> **Extrait fourni**
════════

5. Overberg de son côté déposa ainsi :
« Anne Catherine a souvent eu des évanouissements, (c'est-à-dire des extases), dans le couvent, spécialement quatre années avant sa suppression. Ils lui venaient partout, au travail, dans le cloître, dans le jardin, dans l'église et dans sa cellule. Alors elle s'affaissait sur elle-même et restait étendue par terre. Le plus souvent, cela lui arrivait quand elle était tout à fait seule ; quelquefois aussi, elle a eu de petites attaques au réfectoire, mais elle demandait à Dieu de ne pas en avoir là. Souvent elle croyait n'avoir perdu l'usage de ses sens qu'une minute mais quand elle regardait l'heure, elle reconnaissait que cela avait duré longtemps.
« Comme je lui demandais si elle distinguait entre les évanouissements causés par la faiblesse et les autres (les extases), elle répondit : « Dans les évanouissements de faiblesse, je me sens tout à fait mal, je souffre quelquefois tellement dans mon corps qu'il me semble que je vais mourir ; dans les autres je ne sens pas mon corps, je suis souvent toute joyeuse, quelquefois aussi je suis triste. Je me réjouis de la grande miséricorde de Dieu envers les pêcheurs qu'il va chercher pour les ramener et qu'il accueille ensuite avec tant d'amour. Puis je m'attriste sur les péchés des hommes, et je gémis de ce que Dieu est si horriblement offensé.»
« Souvent dans la méditation, il me semblait contempler, le ciel et y voir Dieu. Quand j'étais dans l'amertume ; il me semblait souvent que je marchais sur un sentier très étroit, large à peine comme le doigt. Des deux côtés je voyais de noirs abîmes sans fond : ou bien tout me paraissait beau et verdoyant, et un jeune homme resplendissant me tendait la main et me conduisait sur l'étroit sentier. Souvent aussi Dieu me disait quand j'étais dans la désolation et la sécheresse : « Ma grâce te suffit, « et cela m'était bien doux à entendre.»

════════

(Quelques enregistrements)
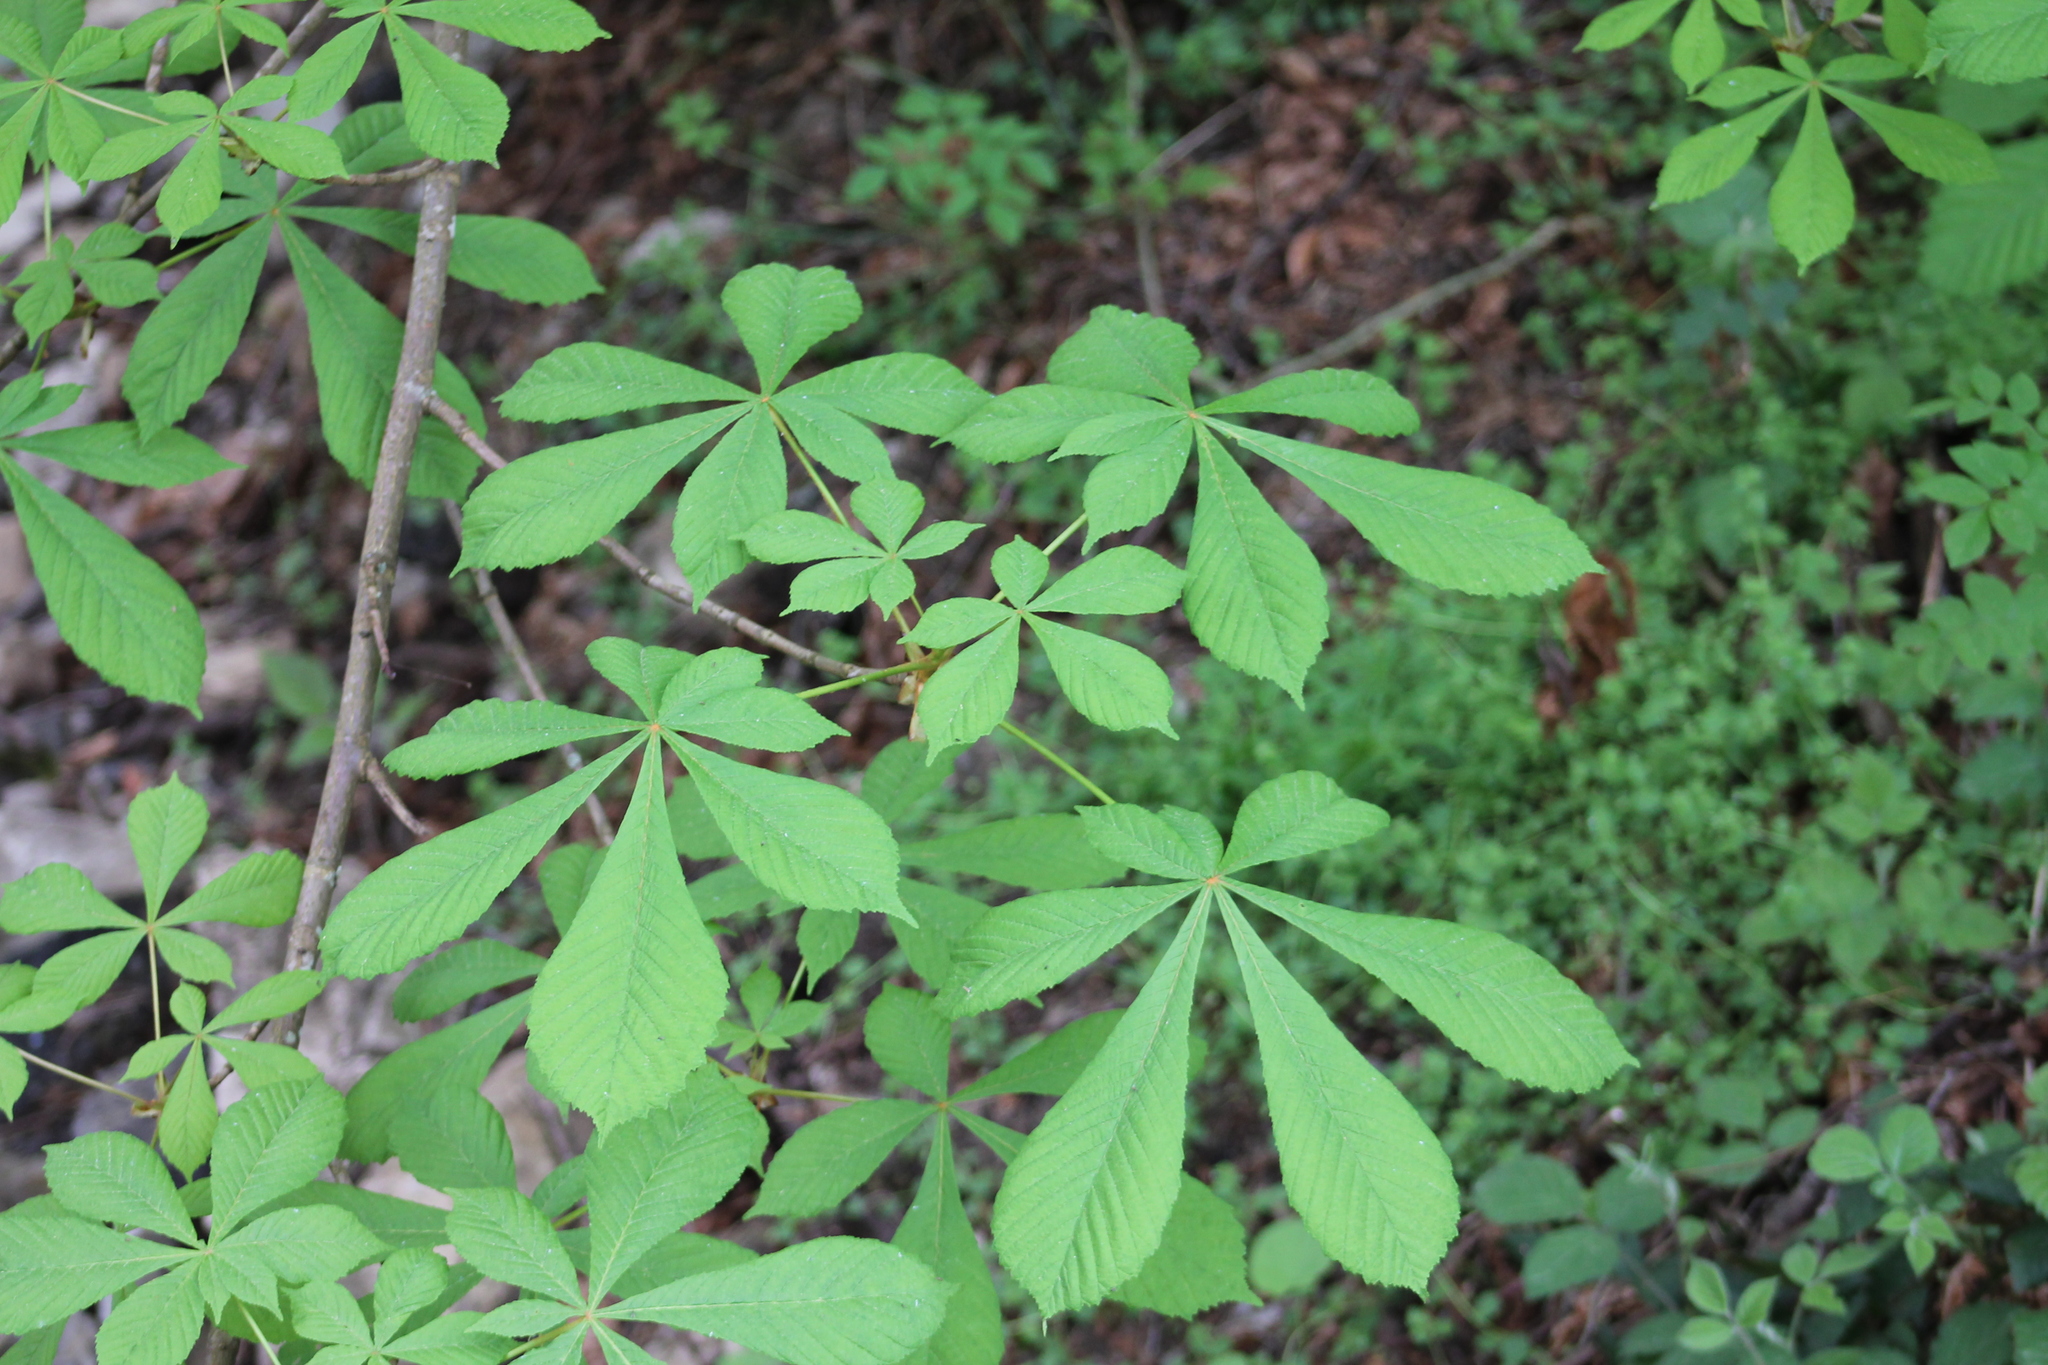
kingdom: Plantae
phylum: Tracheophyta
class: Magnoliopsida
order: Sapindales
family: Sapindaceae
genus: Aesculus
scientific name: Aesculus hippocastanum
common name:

════════

> **À compléter**
[1] Indiquez si chacune de ces affirmations concorde avec l'extrait sur les extases d'Anne Catherine, en répondant par oui ou par non et en citant les mots décisifs de l'extrait : (a) les évanouissements ne lui venaient qu'à l'église ; (b) dans les évanouissements de faiblesse, elle se sentait tout à fait mal ; (c) le sentier qu'elle croyait parcourir était large.
[2] Rédigez la suite de l'extrait sur les extases d'Anne Catherine, en partant de sa dernière phrase.
Ces enregistrements proviennent d'une autre source.

> **Réponses**
[1]
(a) Non : « Ils lui venaient partout, au travail, dans le cloître, dans le jardin, dans l'église et dans sa cellule. »
(b) Oui : « Dans les évanouissements de faiblesse, je me sens tout à fait mal »
(c) Non : « large à peine comme le doigt »

[2]
6. Il arrivait aussi assez fréquemment qu'Anne Catherine dans l'état d'extase, recevait de son ange l'ordre de rappeler à ses sœurs l'observation de la règle. Elle paraissait ensuite devant elles sans sortir de cet état, et citait, en versant des torrents de larmes, les prescriptions de la règle qui se rapportaient au silence, à l'obéissance, à la pauvreté, à l'office divin, à la discipline claustrale et étaient le plus fréquemment violées. Souvent elle se jetait aux pieds d'une sœur chez laquelle elle voyait s'élever des mouvements d'aversion ou même de haine prononcée, la suppliait de pardonner et d'être charitable, et l'aidait par là à surmonter la tentation et à reconnaître combien de pareils sentiments étaient coupables. Ces humbles supplications avaient assez souvent pour résultat que les religieuses, au lieu de prendre mal la chose et de se fâcher, se sentaient poussées ou forcées en quelque sorte à aller trouver Anne Catherine pour s'ouvrir à elle ou même lui dévoiler leur intérieur. Elles demandaient alors ses conseils et ses prières pour manquements : mais elles retombaient facilement dans des accès de mauvaise humeur et devenaient méfiantes, s'il leur semblait trop pénible de suivre le conseil reçu, de pratiquer telle ou telle mortification, de comporter sur elles-mêmes telle ou telle victoire qui eût été pourtant si nécessaire. Il s'éveillait dans ces faibles cœurs de nouveaux soupçons ; elles s'imaginaient qu'Anne Catherine maintenant ne cessait de penser aux manquements et aux fautes dont elles s'étaient accusées devant elle, tandis qu'en réalité elle n'y pensait pas le moins du monde : car elle avait coutume de recevoir ces sortes de confidences intimes comme quelque chose qui lui aurait été communiqué en vision, et elle n'en conservait le dépôt que pour Dieu et en vue de l'âme qui ; avait besoin de son assistance. En outre, quand elles lui étaient faites, elle écoutait bien moins la voix de la personne qui lui parlait que la voix de son guide céleste, parce qu'elle demandait à Dieu la lumière nécessaire pour donner de bons conseils et une utile assistance à celle qui en avait besoin, et c'est pourquoi dans ces moments-là, toute personnalité disparaissait pour ainsi dire à ses yeux.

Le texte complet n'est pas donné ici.